Con insana frecuencia, sin embargo, la evidencia nos confronta de forma violenta con la cruda realidad: la vida cotidiana de muchas mujeres sigue estando caracterizada por elementos que las condenan a ser poco más que un objeto del cual puede disponerse a placer.

El comentario viene al caso a propósito del reporte que publicamos en esta edición, relativo al trágico caso de Claudia Iveth, la adolescente de apenas 14 años que, pese a su corta edad, estaba gestando a su primer hijo y habría sido asesinada a manos de su propia pareja.

La historia de Claudia tiene todos los elementos de la cultura machista: una pobre educación sexual que la llevó a concebir a una edad en la cual debería estar en la escuela; una familia que la habría empujado a convertirse en ama de casa y madre en lugar de ofrecerle alternativas y una suegra que consideraría “normal” la violencia física de su hijo hacia su pareja.

Se trata de un caso trágico, sin duda. Pero lo peor es que no estamos ante un hecho excepcional o ante un caso aislado cuya atipicidad nos obligue a voltear a ver, sino ante una historia común, una historia que cotidianamente es escrita por miles de adolescentes condenadas a vivir una vida sin opciones.

¿Qué estamos haciendo realmente frente a esta realidad que, además de truncar la historia de mujeres que aún son niñas, en no pocas ocasiones deriva en asesinatos como el que hoy reseñamos?

El resultado de esta historia es un producto de nuestra sociedad, de los valores y antivalores que nos significan; de las ideas que defendemos y de aquellas que hemos decidido rechazar; de los compromisos que hemos incumplido en el proceso de convertir, de verdad, a nuestros niños y jóvenes en el presente y el futuro del País.

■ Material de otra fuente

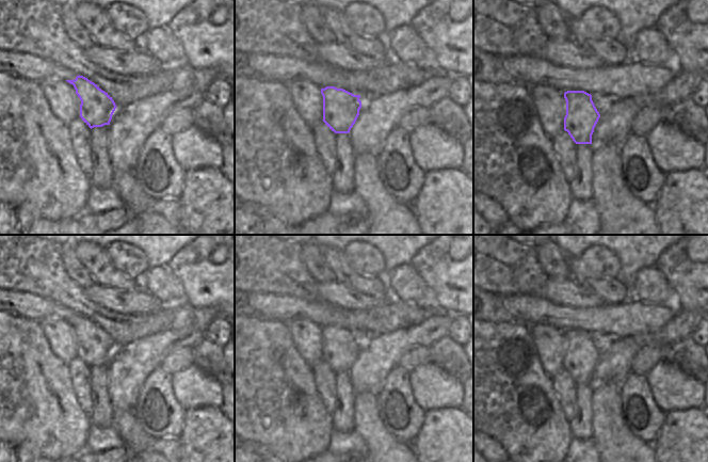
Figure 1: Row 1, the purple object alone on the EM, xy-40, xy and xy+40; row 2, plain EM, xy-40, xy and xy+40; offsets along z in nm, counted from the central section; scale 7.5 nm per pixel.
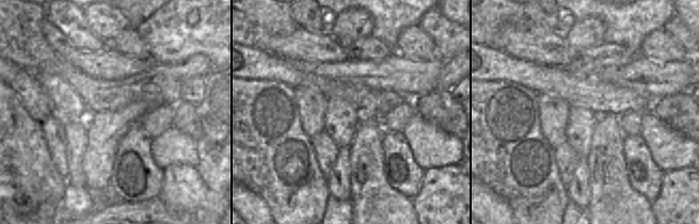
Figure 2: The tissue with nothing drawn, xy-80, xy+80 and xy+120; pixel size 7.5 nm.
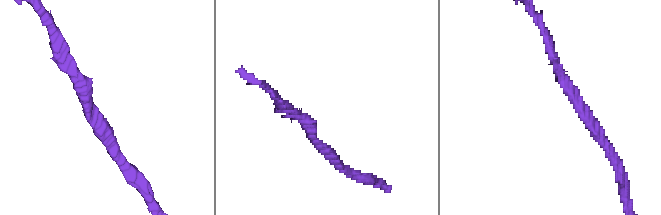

La trágica historia de Claudia tendría que obligarnos a realizar un alto y reflexionar respecto de lo que todos debemos y podemos hacer para evitar que más jóvenes adolescentes se sumen a la estadística funesta de quienes se convierten en madres a una edad inconveniente para ellas y sus hijos, y eventualmente, como ocurrió ahora, terminan perdiendo la vida a manos de un individuo que solamente las concibe como un objeto.

“Ni una más” es una exigencia puntual y clara. Pero no puede quedarse sólo en exigencia, sino que debe convertirse en realidad ya.